Hiratsuka T
Department of Chemistry, Asahikawa Medical College, Hokkaido, Japan.
Biochemistry. 1998 May 19;37(20):7167-76. doi: 10.1021/bi973083d.
The noncovalent fluorescent probe 6-propionyl-2-(dimethylamino)naphthalene (prodan) binds stoichiometrically to myosin subfragment-1 (S-1) without affecting the ATPase and actin-binding properties of S-1. Neither ATP nor actin interferes with the prodan binding. Free prodan exhibits a green emission peak at 520 nm. However, the prodan bound to S-1 and the S-1.ADP complex shows blue emission peaks at 460 and 450 nm, respectively, which allow easy separation of the fluorescence contributions from the free and bound probes. In the S-1.ADP.Pi state, the blue emission peak is further shifted to 445 nm with a large (4.5-fold) fluorescence enhancement. Thus, prodan in the presence of S-1 exhibits predominantly blue fluorescence only during ATP hydrolysis, and so visualizes the ATPase reaction continuously. The initial velocities of the steady state of the Mg2+-, Ca2+-, and actin-activated ATPases can be conveniently calculated from the blue fluorescence changes. The ability of different nucleoside triphosphates (NTP) to enhance the blue fluorescence of prodan follows the order ATP > CTP > UTP > ITP > GTP. This order agrees with those of the extent of hydrophobicity near the ribose of the corresponding nucleoside diphosphates (NDP) trapped to S-1 with orthovanadate (Vi) [Hiratsuka, T. (1984) J. Biochem. (Tokyo) 96, 155-162] and the ability of different NTPs to support force production in muscle fibers [Regnier, M., et al. (1993) Biophys. J. 64, A250]. The rate of formation of the corresponding S-1.NDP.Vi complex also follows this order, whereas the NTPase rate follows the reverse order. These results indicate that nucleotide-induced changes in prodan fluorescence correspond to the nucleotide-induced conformational states of S-1. Thus, the use of prodan in studies of the myosin ATPase offers a new and promising approach not only to monitoring the ATPase reaction but also to investigating the structural changes during ATP hydrolysis.

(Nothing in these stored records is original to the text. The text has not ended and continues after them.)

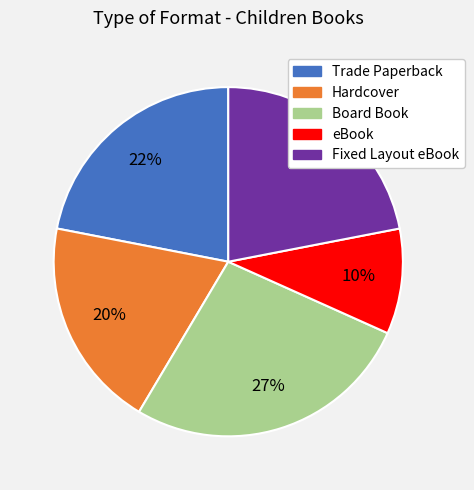

Is there a majority slice in this chart?

No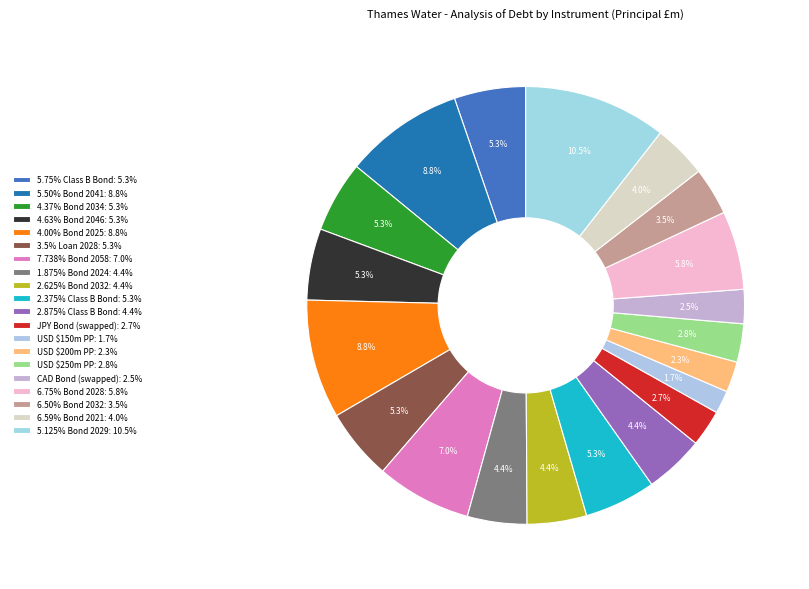

Does any single category account for the majority?

No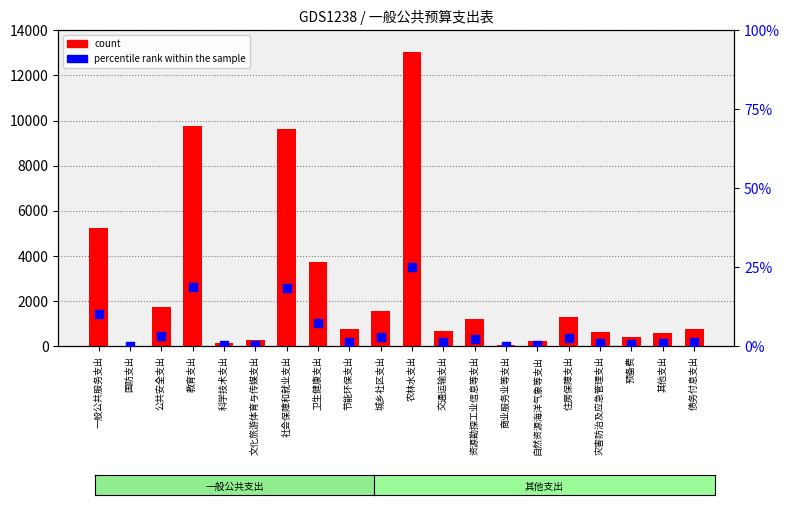

At how many categories does at least one series exceed 11017?

1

非共价荧光探针6-丙酰基-2-(二甲基氨基)萘(prodan)与肌球蛋白亚片段-1(S-1)以化学计量方式结合,且不影响S-1的ATP酶活性和肌动蛋白结合特性。ATP和肌动蛋白均不干扰prodan的结合。游离的prodan在520nm处呈现绿色发射峰。然而,与S-1结合的prodan以及S-1·ADP复合物分别在460nm和450nm处呈现蓝色发射峰,这使得能够轻松分离来自游离探针和结合探针的荧光贡献。在S-1·ADP·Pi状态下,蓝色发射峰进一步移至445nm,荧光增强幅度较大(4.5倍)。因此,在S-1存在的情况下,prodan仅在ATP水解过程中主要呈现蓝色荧光,从而持续可视化ATP酶反应。Mg2+、Ca2+和肌动蛋白激活的ATP酶稳态的初始速度可根据蓝色荧光变化方便地计算得出。不同核苷三磷酸(NTP)增强prodan蓝色荧光的能力顺序为ATP>CTP>UTP>ITP>GTP。该顺序与用原钒酸盐(Vi)捕获到S-1上的相应核苷二磷酸(NDP)核糖附近的疏水性程度顺序[平冢,T.(1984年)《生物化学杂志》(东京)96,155 - 162]以及不同NTP支持肌肉纤维中力产生的能力顺序[雷尼尔,M.等人(1993年)《生物物理杂志》64,A250]一致。相应的S-1·NDP·Vi复合物的形成速率也遵循此顺序,而NTP酶速率则遵循相反顺序。这些结果表明,核苷酸诱导的prodan荧光变化对应于核苷酸诱导的S-1构象状态。因此,在肌球蛋白ATP酶研究中使用prodan不仅为监测ATP酶反应,也为研究ATP水解过程中的结构变化提供了一种新的且有前景的方法。